With most 529s it's easy enough to set up an automatic withdrawal from your bank account - a $200-a-month debit is less jarring than a $2,400 check on Jan. 1.
The bulk of 529 funds are kept in "age-based" portfolios, which are designed to tack more toward bonds as your kids get closer to college. That makes sense. But different plans have different ideas about how that should shake out.
Joseph Hurley, founder of Bankrate's Savingforcollege.com, a site that compares 529s, analyzed dozens of plans and found the stock exposure for students on the cusp of college ranged from zero to 75%. Make sure your plan fits your tolerance for risk.
Most parents would be horrified to learn that three-quarters of their college savings were in stocks just as Junior's going to need the money. Age-based portfolios may seem like a no-brainer, but "you still have to manage your money," says fee-only financial planner Fred Amrein of Wynnewood, Pa.
If you prefer more certainty in these turbulent times, consider a prepaid-tuition plan offered by your state. If you pay the price of tuition today - in a lump sum or in monthly installments - you will be covered for the cost of tuition at your state college or university when your child is ready to attend.

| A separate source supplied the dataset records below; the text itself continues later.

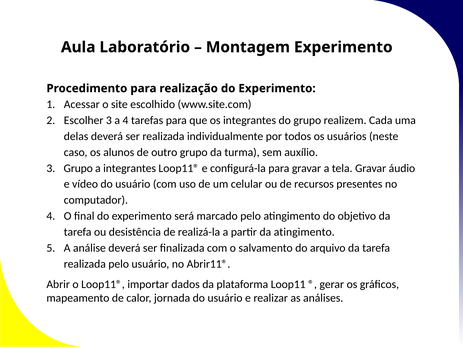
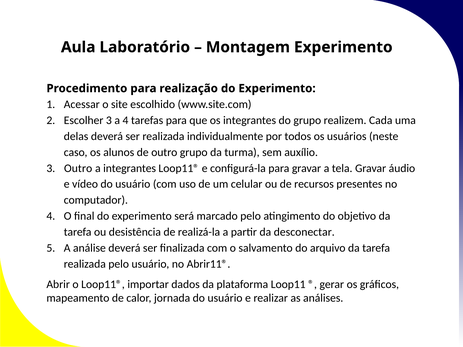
3 Grupo: Grupo -> Outro
da atingimento: atingimento -> desconectar
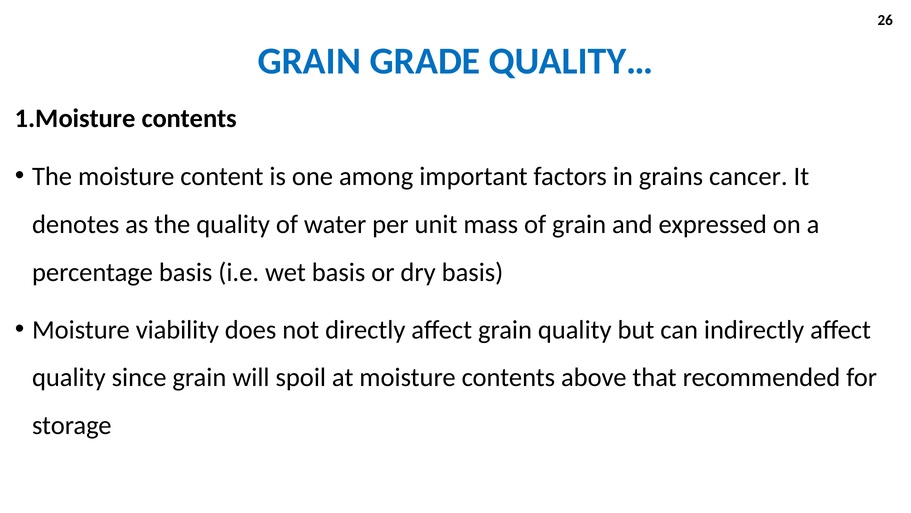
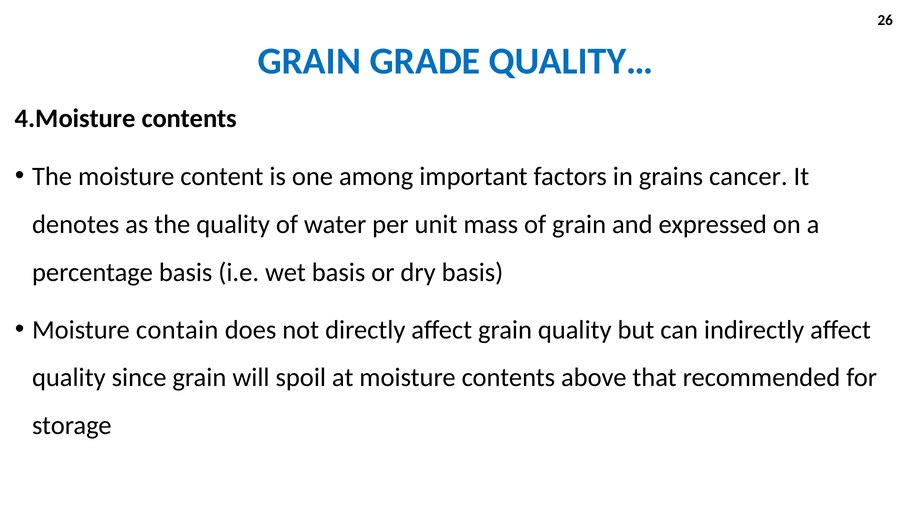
1.Moisture: 1.Moisture -> 4.Moisture
viability: viability -> contain
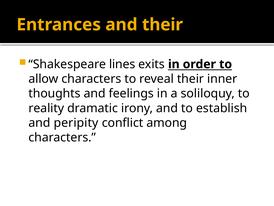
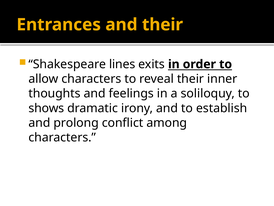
reality: reality -> shows
peripity: peripity -> prolong
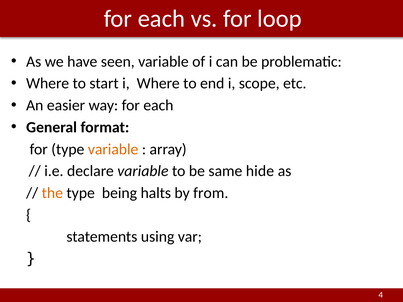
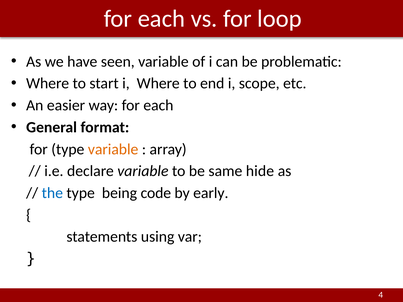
the colour: orange -> blue
halts: halts -> code
from: from -> early
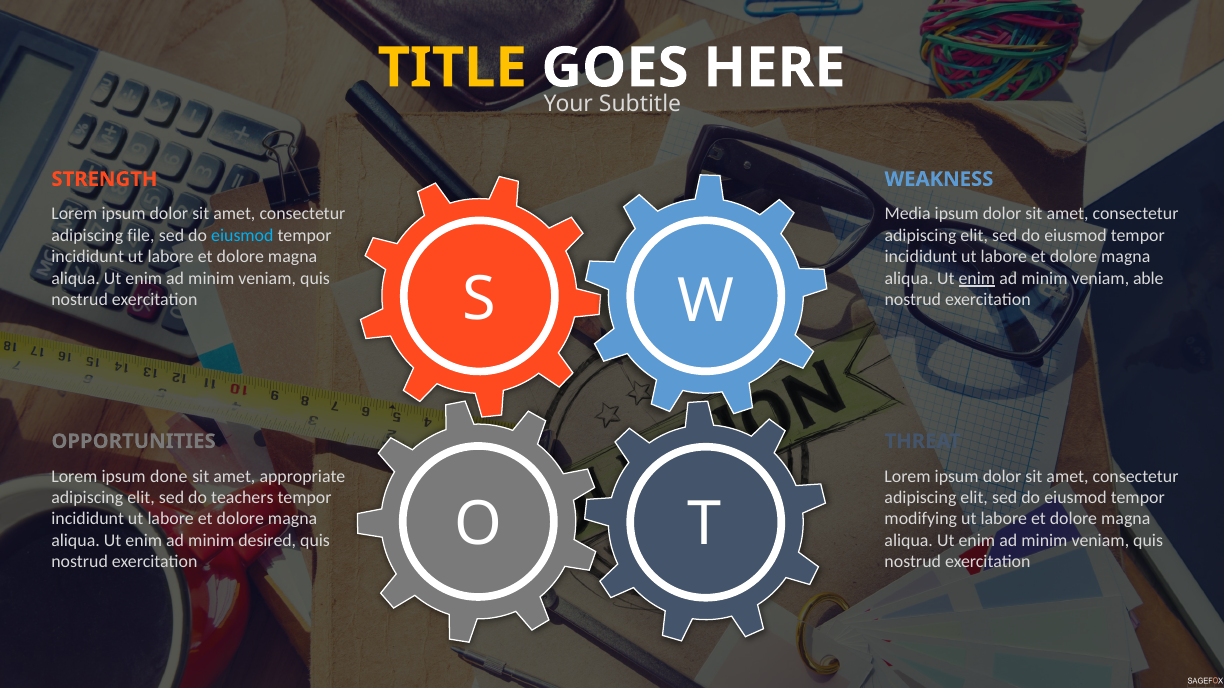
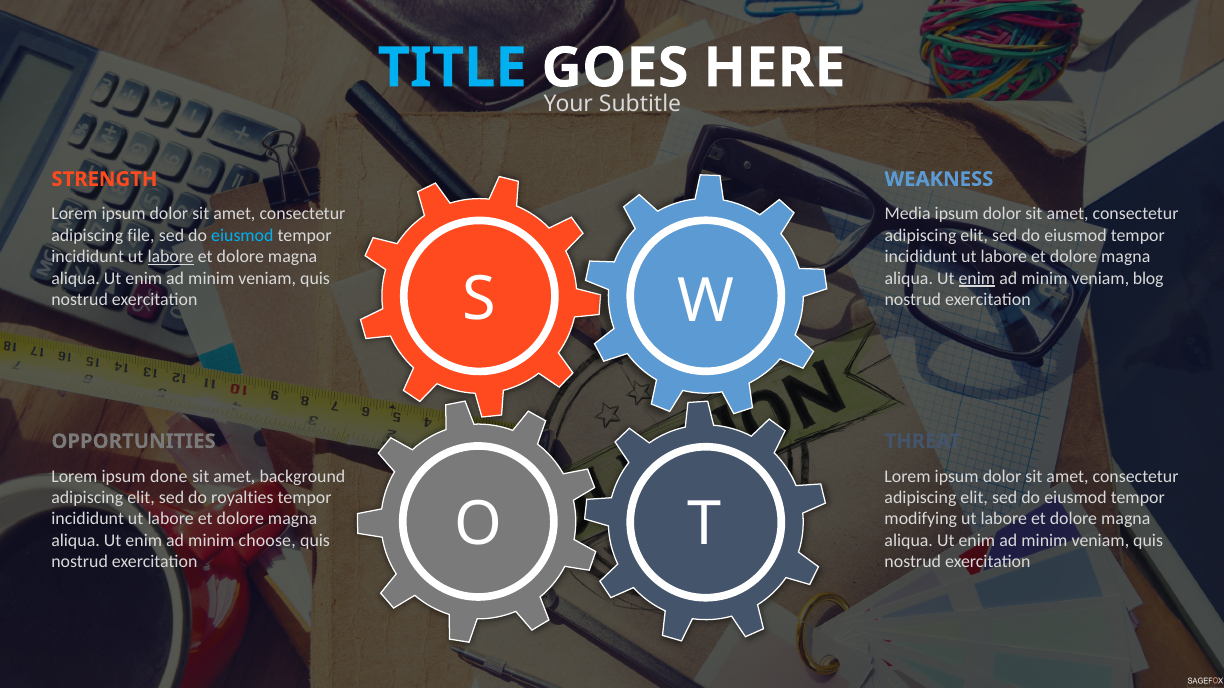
TITLE colour: yellow -> light blue
labore at (171, 257) underline: none -> present
able: able -> blog
appropriate: appropriate -> background
teachers: teachers -> royalties
desired: desired -> choose
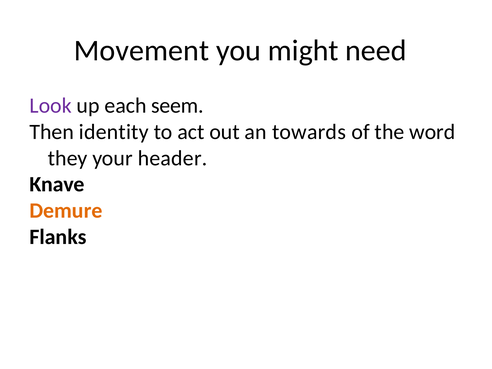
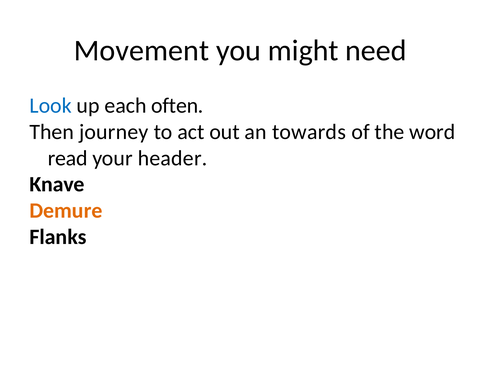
Look colour: purple -> blue
seem: seem -> often
identity: identity -> journey
they: they -> read
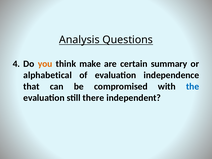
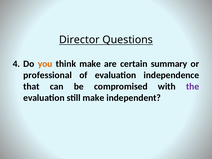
Analysis: Analysis -> Director
alphabetical: alphabetical -> professional
the colour: blue -> purple
still there: there -> make
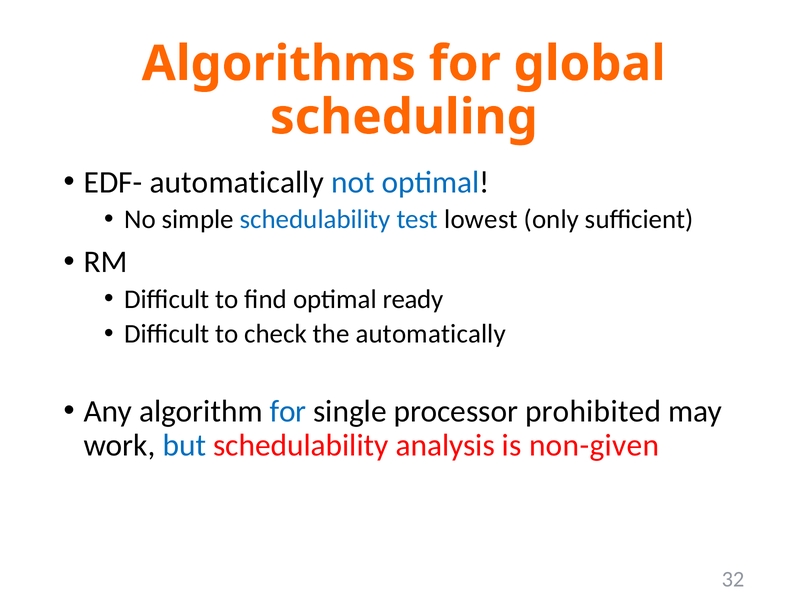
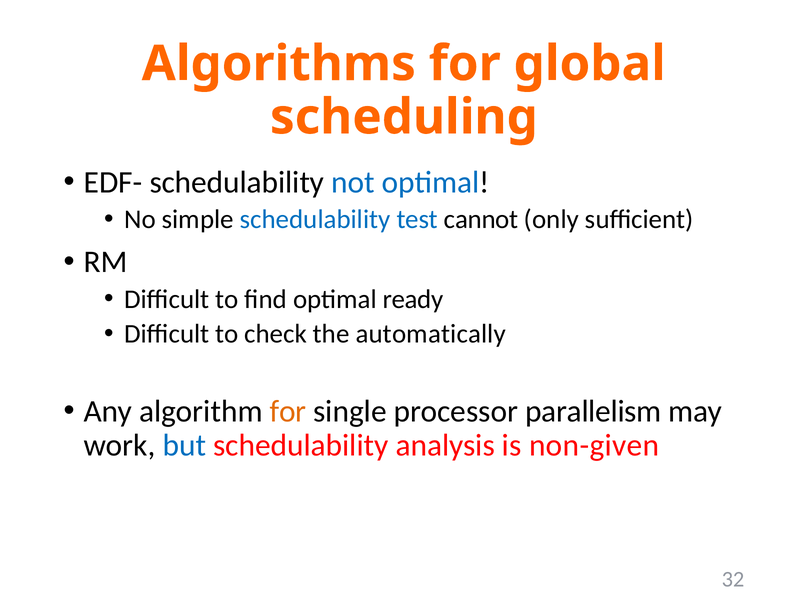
EDF- automatically: automatically -> schedulability
lowest: lowest -> cannot
for at (288, 411) colour: blue -> orange
prohibited: prohibited -> parallelism
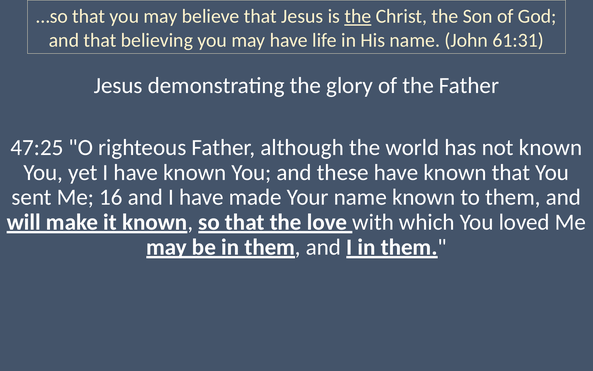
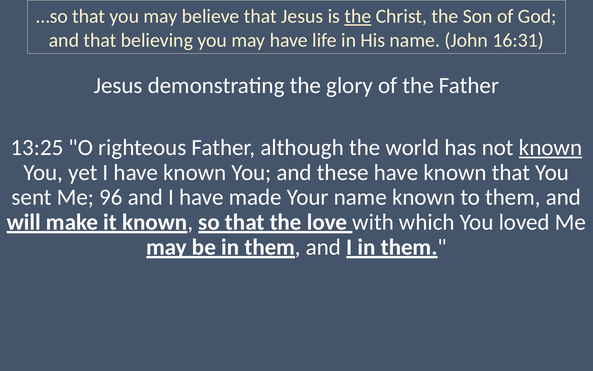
61:31: 61:31 -> 16:31
47:25: 47:25 -> 13:25
known at (551, 147) underline: none -> present
16: 16 -> 96
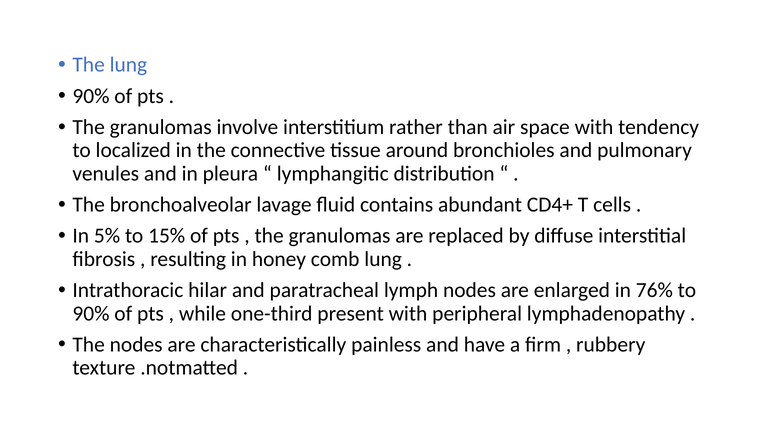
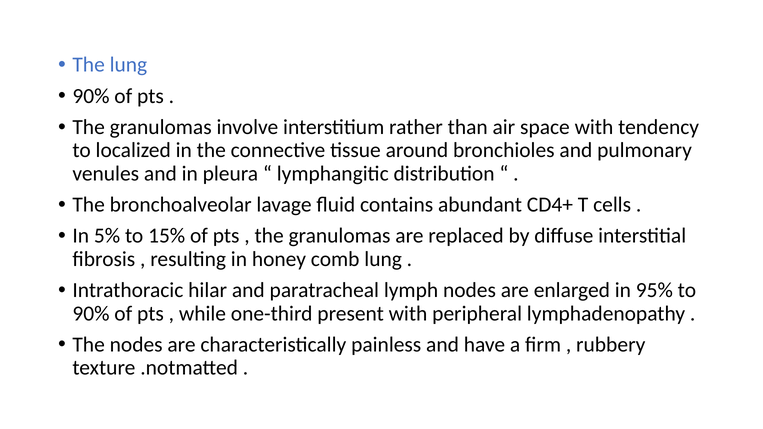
76%: 76% -> 95%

While not as sexy as investment accounts, state-run prepaid plans do help hedge against tuition inflation without all the market risk. The downside is as it always has been: You have to commit years in advance to your kid's going to a state school.
If that's not to your choosing, you might instead opt for the TIAA-CREF-run Independent 529, which sells tuition credits for 274 private universities. But again, unless you're willing to tell your child your savings can help pay for Princeton but not Yale, it's a gamble.
Some parents, fed up with poor performance and limited investment options, have considered closing their 529 plans. The consequences can be harsh. Unless you're lucky - lucky? - enough to have a portfolio that's underwater, you'll need to pay federal income tax and a 10% penalty on any gains. And besides, where else can you find an investment vehicle that lets your savings grow tax-free?